1997 Kasparov s'incline face à Deep Blue - Article

Le regard médusé de Kasparov s'attarde sur l'échiquier. Quelques secondes s'écoulent puis il se lève, la mine défaite. Pendant la partie, le public l'a vu se taper le front, se secouer la tête comme pour se réveiller, tâtonner, douter, et se prendre le crâne dans les mains. Deep Blue, un ordinateur conçu par la société américaine IBM, vient d'humilier le sextuple champion du monde d'échecs en seulement 19 coups. Ce 11 mai 1997, un monde s'écroule. L'« ogre de Bakou », d'ordinaire si sûr de lui, a un genou à terre.

Quelques années plus tôt, une première rencontre entre le jeune prodige des échecs et l'intelligence artificielle a eu lieu à New York. Sorti vainqueur face à Deep Thought 2, Garry Kasparov avait conclu sa conférence de presse sur une certitude : « L'ordinateur ne sera jamais plus fort que l'homme. » Mais, en cinq ans, IBM a fait des progrès considérables. Son supercalculateur Deep Blue est une prouesse technologique : s'il ne joue pas, il calcule comme jamais auparavant, compare et choisit le coup auquel il attribue la meilleure note. Sa mémoire contient 600.000 parties jouées par les plus grands maîtres de l'histoire, dont celles de Kasparov, et ses 256 microprocesseurs peuvent analyser 200 millions de positions par seconde, soit jusqu'à 100 milliards de situations à chaque coup. C'est loin d'en faire un génie de l'anticipation dans un jeu qui autorise 10 puissance 128 (1 suivi de 128 zéros) de positions possibles. Mais c'est assez pour prévoir au moins 7 coups.

Lors de sa première rencontre avec Deep Blue, en février 1996 à Philadelphie, le joueur russe s'est fait peur en perdant la première partie, mais il a sauvé la face en s'imposant finalement par 4 points à 2. Le combat a été difficile et a poussé le champion à des tactiques inédites et dangereuses. Un an plus tard, pour le match retour à New York, IBM et Kasparov savent qu'ils font face à l'histoire. Le joueur s'est entraîné comme pour un championnat du monde. Il est tendu et nerveux mais se sent prêt. A trente-deux ans, ce match doit couronner sa carrière. Face à lui, les ingénieurs informatiques ont également préparé leur poulain de silicium et doublé notamment sa puissance de calcul. La partie d'ouverture démarre classiquement et Kasparov tient la corde. Mais un coup inattendu va le déstabiliser. La machine vient de sacrifier un pion sans raison apparente. « C'était un geste extrêmement raffiné, un geste défensif qui empêchait en même temps toute tentative de contre, et cela a mis Garry dans tous ses états », a analysé, en 2001, le champion Yasser Seirawan sur le site de « Wired ». La machine vient de prendre l'ascendant psychologique sur Kasparov. Mais elle bluffe ! Car on sait aujourd'hui que cette manoeuvre contre-intuitive a été le fruit d'un bug informatique, ainsi que l'a révélé le statisticien américain Nate Silver dans son livre « Le Signal et le Bruit », publié en 2012 : impuissant à choisir la meilleure position, Deep Blue a joué au hasard, faisant passer ce déplacement aux yeux du champion comme le fruit d'une stratégie a priori inaccessible à l'informatique.

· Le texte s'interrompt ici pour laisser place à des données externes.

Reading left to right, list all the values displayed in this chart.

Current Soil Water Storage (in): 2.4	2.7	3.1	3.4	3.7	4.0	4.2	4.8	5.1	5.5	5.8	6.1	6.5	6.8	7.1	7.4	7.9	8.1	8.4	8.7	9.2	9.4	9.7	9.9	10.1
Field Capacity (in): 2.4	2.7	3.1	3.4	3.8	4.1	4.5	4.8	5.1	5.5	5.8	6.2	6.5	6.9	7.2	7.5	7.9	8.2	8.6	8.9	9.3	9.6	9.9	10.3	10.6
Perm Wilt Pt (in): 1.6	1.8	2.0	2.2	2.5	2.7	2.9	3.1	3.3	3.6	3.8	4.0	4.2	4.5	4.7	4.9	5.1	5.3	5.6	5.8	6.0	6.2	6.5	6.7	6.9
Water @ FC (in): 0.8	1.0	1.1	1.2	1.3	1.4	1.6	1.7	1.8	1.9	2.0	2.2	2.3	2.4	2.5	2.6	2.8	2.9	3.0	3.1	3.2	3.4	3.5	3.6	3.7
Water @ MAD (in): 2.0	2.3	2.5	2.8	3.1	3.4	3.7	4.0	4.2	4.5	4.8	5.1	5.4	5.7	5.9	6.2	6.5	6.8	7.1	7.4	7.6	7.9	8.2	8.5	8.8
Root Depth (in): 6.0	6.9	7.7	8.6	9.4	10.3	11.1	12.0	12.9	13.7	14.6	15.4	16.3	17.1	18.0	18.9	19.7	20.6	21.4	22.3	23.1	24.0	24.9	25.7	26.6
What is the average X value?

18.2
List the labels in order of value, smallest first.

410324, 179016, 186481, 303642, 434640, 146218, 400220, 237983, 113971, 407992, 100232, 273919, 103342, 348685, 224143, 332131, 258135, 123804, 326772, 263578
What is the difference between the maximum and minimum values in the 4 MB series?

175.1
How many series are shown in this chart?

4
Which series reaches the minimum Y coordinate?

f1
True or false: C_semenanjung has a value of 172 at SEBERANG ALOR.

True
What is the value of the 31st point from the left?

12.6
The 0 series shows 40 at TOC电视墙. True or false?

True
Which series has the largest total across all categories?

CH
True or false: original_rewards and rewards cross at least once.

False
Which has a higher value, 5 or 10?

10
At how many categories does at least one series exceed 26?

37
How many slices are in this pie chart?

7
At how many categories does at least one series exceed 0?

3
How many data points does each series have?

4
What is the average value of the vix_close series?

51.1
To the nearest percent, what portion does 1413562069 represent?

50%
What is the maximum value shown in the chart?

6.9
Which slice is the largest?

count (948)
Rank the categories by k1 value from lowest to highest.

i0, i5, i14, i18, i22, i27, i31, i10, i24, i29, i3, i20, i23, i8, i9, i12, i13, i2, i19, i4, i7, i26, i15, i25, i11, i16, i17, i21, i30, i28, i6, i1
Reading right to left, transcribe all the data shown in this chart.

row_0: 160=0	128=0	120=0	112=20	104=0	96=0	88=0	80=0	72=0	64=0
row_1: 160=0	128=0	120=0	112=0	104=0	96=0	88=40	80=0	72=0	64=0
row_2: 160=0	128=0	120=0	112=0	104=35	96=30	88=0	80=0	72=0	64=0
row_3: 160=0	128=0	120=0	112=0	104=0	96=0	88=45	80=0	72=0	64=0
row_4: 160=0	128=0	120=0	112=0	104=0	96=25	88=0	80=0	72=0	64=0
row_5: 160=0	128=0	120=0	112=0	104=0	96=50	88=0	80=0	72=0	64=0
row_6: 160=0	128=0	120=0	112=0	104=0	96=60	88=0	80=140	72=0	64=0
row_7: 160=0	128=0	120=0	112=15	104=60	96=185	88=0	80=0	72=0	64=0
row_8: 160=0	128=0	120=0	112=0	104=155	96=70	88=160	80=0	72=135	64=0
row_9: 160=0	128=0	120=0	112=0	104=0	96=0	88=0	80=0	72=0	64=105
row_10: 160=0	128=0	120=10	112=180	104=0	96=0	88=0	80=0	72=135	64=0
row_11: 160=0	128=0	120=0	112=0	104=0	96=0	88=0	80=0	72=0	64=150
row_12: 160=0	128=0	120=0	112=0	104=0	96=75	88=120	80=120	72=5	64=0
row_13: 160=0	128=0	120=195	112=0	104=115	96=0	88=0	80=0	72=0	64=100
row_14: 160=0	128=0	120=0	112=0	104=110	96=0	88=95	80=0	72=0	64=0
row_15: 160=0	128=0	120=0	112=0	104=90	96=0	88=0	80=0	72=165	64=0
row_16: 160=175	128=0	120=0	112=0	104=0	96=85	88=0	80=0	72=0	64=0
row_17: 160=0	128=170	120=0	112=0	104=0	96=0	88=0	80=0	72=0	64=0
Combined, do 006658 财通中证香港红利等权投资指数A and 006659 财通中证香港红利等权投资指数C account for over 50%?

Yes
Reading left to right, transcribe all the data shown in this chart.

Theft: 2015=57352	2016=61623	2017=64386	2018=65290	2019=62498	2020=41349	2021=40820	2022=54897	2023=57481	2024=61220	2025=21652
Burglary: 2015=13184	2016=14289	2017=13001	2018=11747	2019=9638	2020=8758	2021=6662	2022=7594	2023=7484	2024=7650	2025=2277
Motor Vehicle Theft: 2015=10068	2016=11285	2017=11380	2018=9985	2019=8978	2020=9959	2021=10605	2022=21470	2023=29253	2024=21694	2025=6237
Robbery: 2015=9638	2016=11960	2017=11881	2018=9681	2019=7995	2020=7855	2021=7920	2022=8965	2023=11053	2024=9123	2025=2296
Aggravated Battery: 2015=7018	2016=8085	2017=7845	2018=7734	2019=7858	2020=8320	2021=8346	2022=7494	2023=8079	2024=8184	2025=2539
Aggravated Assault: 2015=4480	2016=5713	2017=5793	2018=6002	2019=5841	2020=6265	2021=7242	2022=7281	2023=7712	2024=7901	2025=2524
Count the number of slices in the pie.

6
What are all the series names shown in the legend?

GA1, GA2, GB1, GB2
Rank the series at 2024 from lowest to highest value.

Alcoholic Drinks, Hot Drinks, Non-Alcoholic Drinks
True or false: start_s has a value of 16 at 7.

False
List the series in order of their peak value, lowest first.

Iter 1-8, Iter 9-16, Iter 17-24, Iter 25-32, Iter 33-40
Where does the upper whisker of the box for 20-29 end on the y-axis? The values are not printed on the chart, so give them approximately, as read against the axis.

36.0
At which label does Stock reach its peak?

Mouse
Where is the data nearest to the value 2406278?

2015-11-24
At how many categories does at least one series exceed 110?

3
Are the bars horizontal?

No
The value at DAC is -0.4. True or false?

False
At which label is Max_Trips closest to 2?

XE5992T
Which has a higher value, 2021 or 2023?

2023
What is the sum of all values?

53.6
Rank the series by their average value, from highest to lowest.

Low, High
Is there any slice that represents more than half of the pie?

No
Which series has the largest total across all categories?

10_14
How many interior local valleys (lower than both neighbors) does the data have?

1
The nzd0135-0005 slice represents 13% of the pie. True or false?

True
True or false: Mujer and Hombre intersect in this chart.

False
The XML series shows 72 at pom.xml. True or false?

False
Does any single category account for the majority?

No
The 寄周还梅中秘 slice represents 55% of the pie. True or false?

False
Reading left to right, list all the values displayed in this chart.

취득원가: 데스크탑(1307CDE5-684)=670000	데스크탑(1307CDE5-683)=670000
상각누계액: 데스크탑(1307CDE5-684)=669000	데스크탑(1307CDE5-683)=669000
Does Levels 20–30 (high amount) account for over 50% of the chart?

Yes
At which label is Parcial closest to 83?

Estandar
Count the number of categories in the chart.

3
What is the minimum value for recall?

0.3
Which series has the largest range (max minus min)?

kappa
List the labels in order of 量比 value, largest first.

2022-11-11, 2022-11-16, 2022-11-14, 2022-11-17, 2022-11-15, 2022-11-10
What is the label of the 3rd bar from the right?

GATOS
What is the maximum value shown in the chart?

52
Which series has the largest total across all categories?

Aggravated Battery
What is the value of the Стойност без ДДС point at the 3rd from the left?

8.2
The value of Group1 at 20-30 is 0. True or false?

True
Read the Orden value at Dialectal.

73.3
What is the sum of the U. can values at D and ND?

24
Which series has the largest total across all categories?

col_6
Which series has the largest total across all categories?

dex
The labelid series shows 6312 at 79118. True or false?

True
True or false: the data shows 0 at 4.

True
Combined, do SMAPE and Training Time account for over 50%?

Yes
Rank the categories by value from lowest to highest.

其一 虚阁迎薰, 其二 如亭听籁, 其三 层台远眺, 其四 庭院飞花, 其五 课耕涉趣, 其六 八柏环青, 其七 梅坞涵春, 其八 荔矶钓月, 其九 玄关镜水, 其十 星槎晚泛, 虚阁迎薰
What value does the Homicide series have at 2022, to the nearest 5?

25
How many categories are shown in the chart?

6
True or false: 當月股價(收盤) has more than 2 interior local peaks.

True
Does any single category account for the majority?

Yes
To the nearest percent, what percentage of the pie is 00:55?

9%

Kasparov a fini par remporter cette partie, mais en adoptant un style anticonformiste, tentant des coups non référencés par la théorie. La deuxième partie lui sera fatale. Au 45e échange, son roi est cerné, il perd ses moyens et concède le match, dégoûté, alors qu'il aurait pu arracher un nul en abandonnant seulement une de ses pièces. Trois parties plus tard, l'ordinateur s'impose. L'espèce humaine vient d'être mise échec et mat. L'assistance applaudit, médusée. Le Russe ne peut y croire. Face aux caméras, il assène ses derniers coups : « Je pense qu'il est temps pour Deep Blue de jouer aux vrais échecs et je peux vous promettre à vous tous que s'il joue à la régulière, je vous le garantis, je le réduis en pièces. » Il n'en sera rien. En 2002, une nouvelle confrontation oppose un autre logiciel, Deep Fritz, au nouveau champion, Vladimir Kramnik. Match nul. Mais, quatre ans plus tard, face au même adversaire, l'humain doit s'incliner.

Depuis, les programmes les plus performants battraient Deep Blue à plate couture, en étant capables de calculer 20 coups d'avance en moins de trois minutes. Ce ne sont désormais plus des adversaires, mais des préparateurs indispensables aux champions. Revers de la médaille : selon les spécialistes, la compétition aurait perdu de son mordant, car elle confronte des champions jouant désormais tous... comme des robots.